Records from a dataset
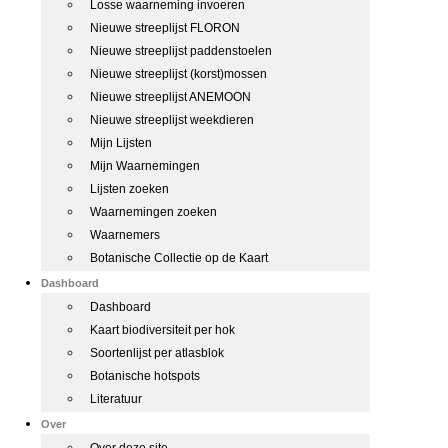
Losse waarneming invoeren
Nieuwe streeplijst FLORON
Nieuwe streeplijst paddenstoelen
Nieuwe streeplijst (korst)mossen
Nieuwe streeplijst ANEMOON
Nieuwe streeplijst weekdieren
Mijn Lijsten
Mijn Waarnemingen
Lijsten zoeken
Waarnemingen zoeken
Waarnemers
Botanische Collectie op de Kaart
Dashboard
Dashboard
Kaart biodiversiteit per hok
Soortenlijst per atlasblok
Botanische hotspots
Literatuur
Over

- _Try it_
After removing each picture, print the entries above exactly as they were.

- _Answer to this task_
Losse waarneming invoeren
Nieuwe streeplijst FLORON
Nieuwe streeplijst paddenstoelen
Nieuwe streeplijst (korst)mossen
Nieuwe streeplijst ANEMOON
Nieuwe streeplijst weekdieren
Mijn Lijsten
Mijn Waarnemingen
Lijsten zoeken
Waarnemingen zoeken
Waarnemers
Botanische Collectie op de Kaart
Dashboard
Dashboard
Kaart biodiversiteit per hok
Soortenlijst per atlasblok
Botanische hotspots
Literatuur
Over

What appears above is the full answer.